What happens next remains to be seen but we need only look as far as Northern Ireland to determine the State's preferred methods for suppressing popular opposition to its actions. And, as already outlined elsewhere on this blog, the prime movers in the establishment of the policing methodology and tactics used to suppress dissent in Northern Ireland are all now conveniently placed in the positions of authority to impose similar regimes on the people of the mainland.

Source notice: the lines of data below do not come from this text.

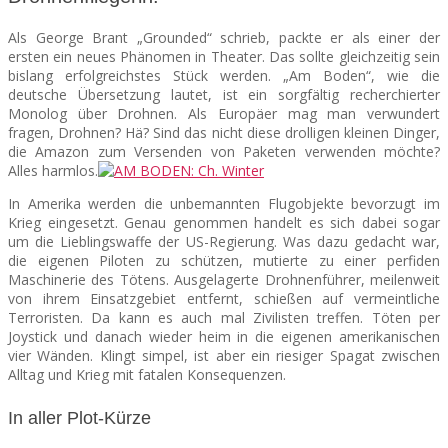
Als George Brant „Grounded“ schrieb, packte er als einer der
SEATS
ersten ein neues Phänomen in Theater. Das sollte gleichzeitig sein
bislang erfolgreichstes Stück werden. „Am Boden“, wie die
deutsche Übersetzung lautet, ist ein sorgfältig recherchierter
Monolog über Drohnen. Als Europäer mag man verwundert
fragen, Drohnen? Hä? Sind das nicht diese drolligen kleinen Dinger,
die Amazon zum Versenden von Paketen verwenden möchte?
Alles harmlos.
In Amerika werden die unbemannten Flugobjekte bevorzugt im
Krieg eingesetzt. Genau genommen handelt es sich dabei sogar
um die Lieblingswaffe der US-Regierung. Was dazu gedacht war,
die eigenen Piloten zu schützen, mutierte zu einer perfiden
Maschinerie des Tötens. Ausgelagerte Drohnenführer, meilenweit
von ihrem Einsatzgebiet entfernt, schießen auf vermeintliche
Terroristen. Da kann es auch mal Zivilisten treffen. Töten per
Joystick und danach wieder heim in die eigenen amerikanischen
vier Wänden. Klingt simpel, ist aber ein riesiger Spagat zwischen
Alltag und Krieg mit fatalen Konsequenzen.
In aller Plot-Kürze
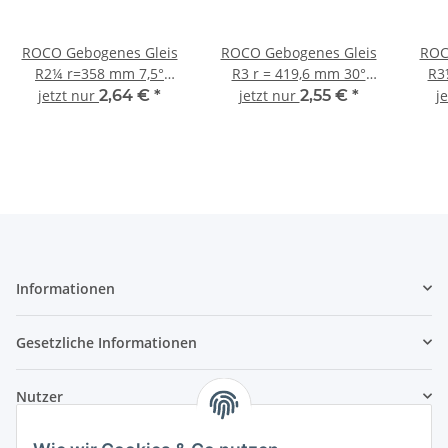
ROCO Gebogenes Gleis
ROCO Gebogenes Gleis
ROC
R2¼ r=358 mm 7,5°
R3 r = 419,6 mm 30°
R3
Standardgleis RocoLine
Standardgleis RocoLine
Stan
jetzt nur
2,64 €
*
jetzt nur
2,55 €
*
j
42408 Spur H0
42423 Spur H0
Informationen
Gesetzliche Informationen
Nutzer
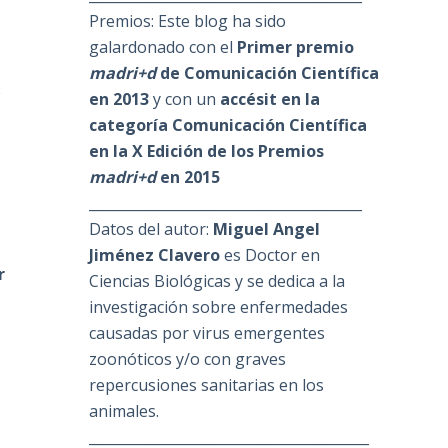
Premios: Este blog ha sido
galardonado con el
Primer premio
madri+d
de Comunicación Científica
e
en 2013
y con un
accésit en la
categoría Comunicación Científica
en la X Edición de los Premios
madri+d
en 2015
_______________________________________
Datos del autor:
Miguel Angel
Jiménez Clavero
es Doctor en
r
Ciencias Biológicas y se dedica a la
investigación sobre enfermedades
causadas por virus emergentes
zoonóticos y/o con graves
repercusiones sanitarias en los
animales.
________________________________________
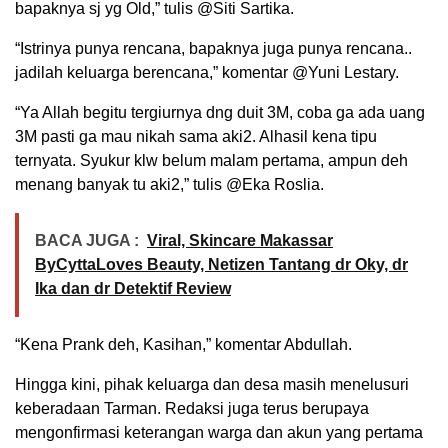
bapaknya sj yg Old,” tulis @Siti Sartika.
“Istrinya punya rencana, bapaknya juga punya rencana..
jadilah keluarga berencana,” komentar @Yuni Lestary.
“Ya Allah begitu tergiurnya dng duit 3M, coba ga ada uang
3M pasti ga mau nikah sama aki2. Alhasil kena tipu
ternyata. Syukur klw belum malam pertama, ampun deh
menang banyak tu aki2,” tulis @Eka Roslia.
BACA JUGA :
Viral, Skincare Makassar
ByCyttaLoves Beauty, Netizen Tantang dr Oky, dr
Ika dan dr Detektif Review
“Kena Prank deh, Kasihan,” komentar Abdullah.
Hingga kini, pihak keluarga dan desa masih menelusuri
keberadaan Tarman. Redaksi juga terus berupaya
mengonfirmasi keterangan warga dan akun yang pertama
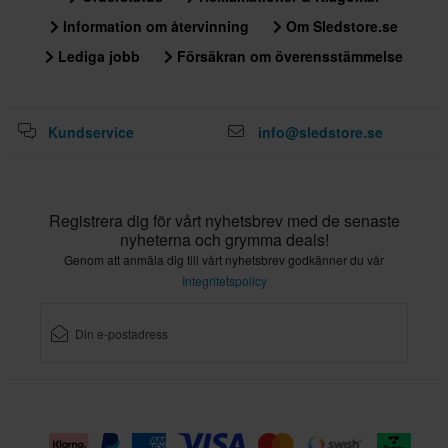
Information om återvinning
Om Sledstore.se
Lediga jobb
Försäkran om överensstämmelse
Kundservice
info@sledstore.se
Registrera dig för vårt nyhetsbrev med de senaste
nyheterna och grymma deals!
Genom att anmäla dig till vårt nyhetsbrev godkänner du vår
Integritetspolicy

If we are to learn anything from what has transpired it should perhaps be that the anger and energy that lay behind the unrest in Tottenham last night needs to be organised and directed into building the unity and solidarity of ordinary people to create that which
the Ministry of Defence outlined as one of the greatest threats to the corrupt State; to build the very same thing that will help us all, collectively, find the way out of the mess to which we the people have been condemned by the ruling, property-owning and finance-capital classes:
The Middle Class Proletariat
The middle classes could become a revolutionary class, taking the role envisaged for the proletariat by Marx. The globalization of labour markets and reducing levels of national welfare provision and employment could reduce peoples’ attachment to particular states. The growing gap between themselves and a small number of highly visible super-rich individuals might fuel disillusion with meritocracy, while the growing urban under-classes are likely to pose an increasing threat to social order and stability, as the burden of acquired debt and the failure of pension provision begins to bite. Faced by these twin challenges, the world’s middle-classes might unite, using access to knowledge, resources and skills to shape transnational processes in their own class interest.